Given entries section start

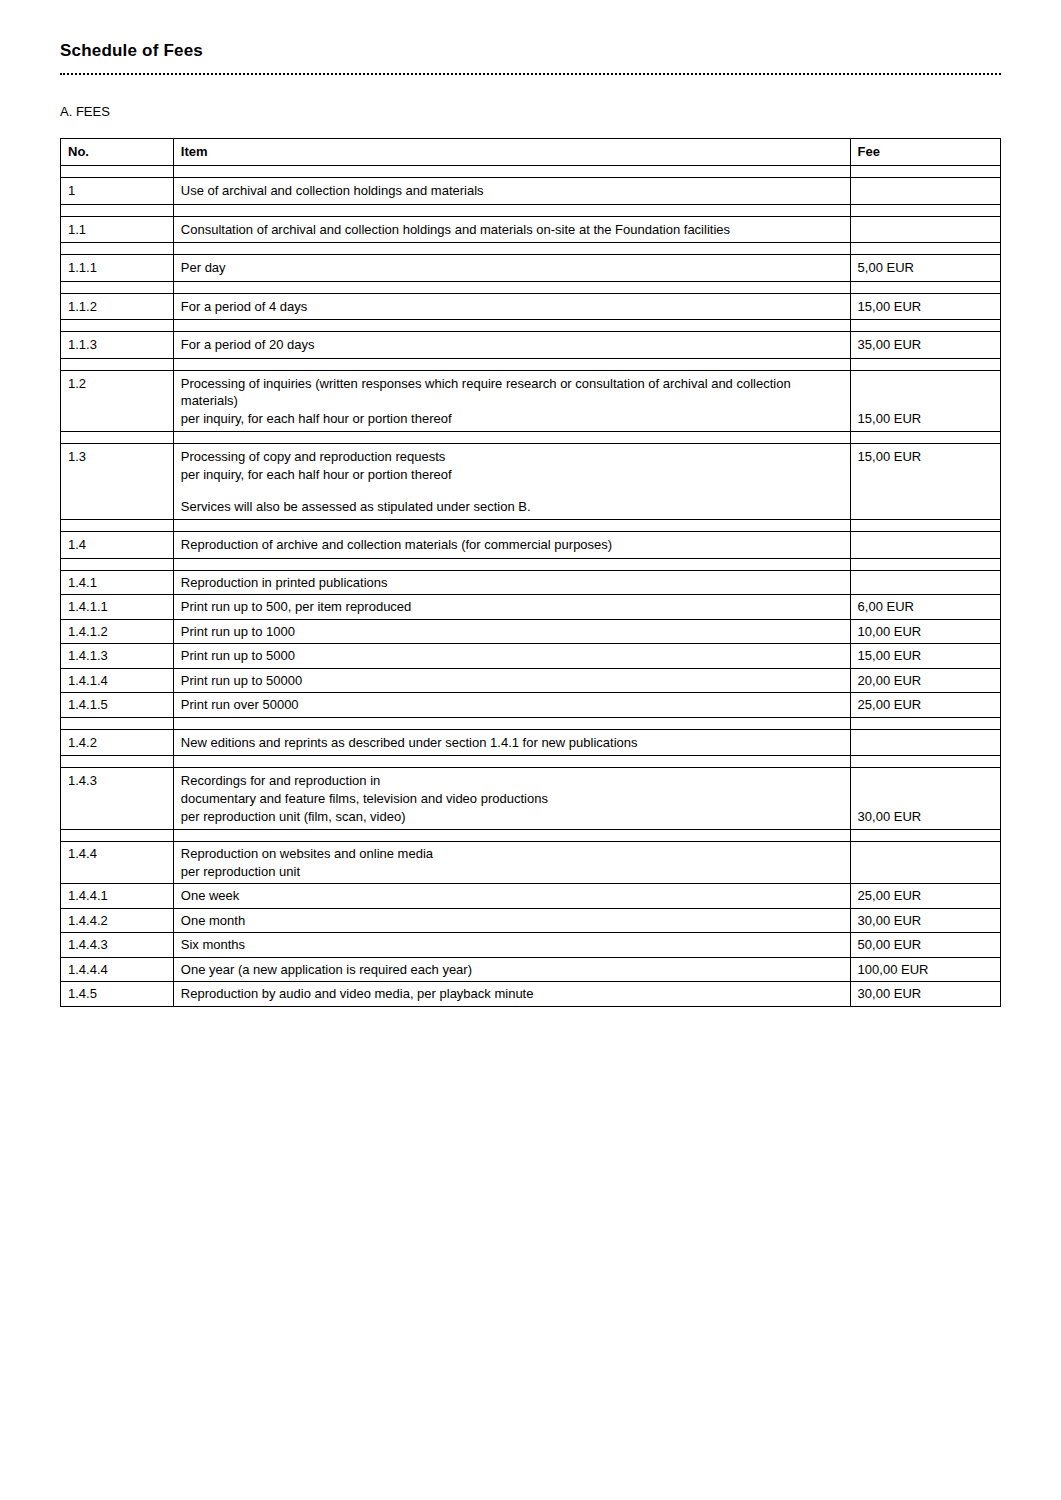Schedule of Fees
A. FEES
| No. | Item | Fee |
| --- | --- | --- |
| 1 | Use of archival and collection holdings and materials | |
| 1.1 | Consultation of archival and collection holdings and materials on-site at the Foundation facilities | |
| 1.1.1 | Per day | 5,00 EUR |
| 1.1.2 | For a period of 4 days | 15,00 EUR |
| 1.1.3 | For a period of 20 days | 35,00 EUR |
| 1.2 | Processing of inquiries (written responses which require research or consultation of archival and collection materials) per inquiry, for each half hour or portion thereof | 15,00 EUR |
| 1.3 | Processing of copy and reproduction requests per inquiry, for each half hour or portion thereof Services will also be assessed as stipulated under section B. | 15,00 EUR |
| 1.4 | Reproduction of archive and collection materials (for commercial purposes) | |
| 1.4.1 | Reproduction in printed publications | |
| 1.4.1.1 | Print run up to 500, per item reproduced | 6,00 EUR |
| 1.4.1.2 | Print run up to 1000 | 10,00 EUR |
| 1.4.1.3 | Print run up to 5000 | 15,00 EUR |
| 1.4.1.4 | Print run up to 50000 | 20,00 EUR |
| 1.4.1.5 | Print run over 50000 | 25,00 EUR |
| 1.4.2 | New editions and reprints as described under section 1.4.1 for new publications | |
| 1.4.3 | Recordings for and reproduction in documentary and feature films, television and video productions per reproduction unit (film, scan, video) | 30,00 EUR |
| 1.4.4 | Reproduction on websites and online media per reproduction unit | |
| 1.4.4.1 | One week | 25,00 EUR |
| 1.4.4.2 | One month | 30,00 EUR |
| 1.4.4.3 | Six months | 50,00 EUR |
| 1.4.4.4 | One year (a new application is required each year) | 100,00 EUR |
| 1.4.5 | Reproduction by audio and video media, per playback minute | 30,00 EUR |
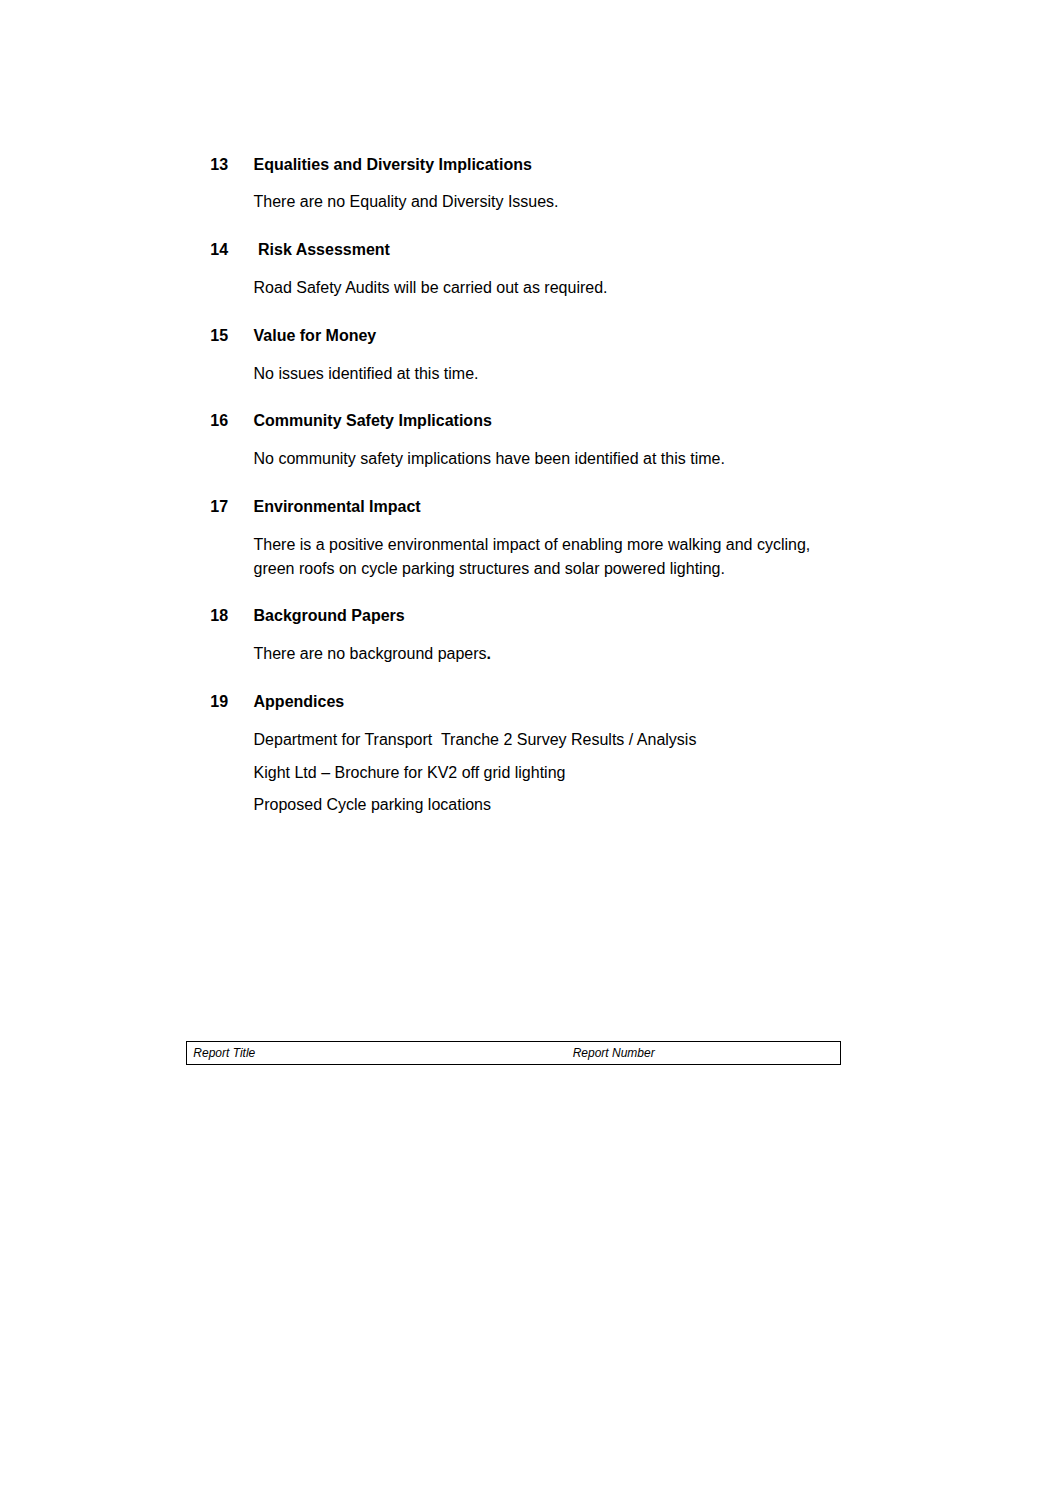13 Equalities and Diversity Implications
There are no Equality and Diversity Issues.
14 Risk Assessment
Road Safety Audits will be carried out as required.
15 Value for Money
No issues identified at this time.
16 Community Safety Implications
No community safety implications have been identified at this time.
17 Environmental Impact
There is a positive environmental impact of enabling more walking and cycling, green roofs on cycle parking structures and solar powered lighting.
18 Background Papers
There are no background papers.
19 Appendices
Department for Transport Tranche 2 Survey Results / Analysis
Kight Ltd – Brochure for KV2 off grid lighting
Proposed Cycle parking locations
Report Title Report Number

Given entries section end

#### [Task objective]
In the entries above, count each line holding the word "archival" and give that count alone.

#### [Response]
3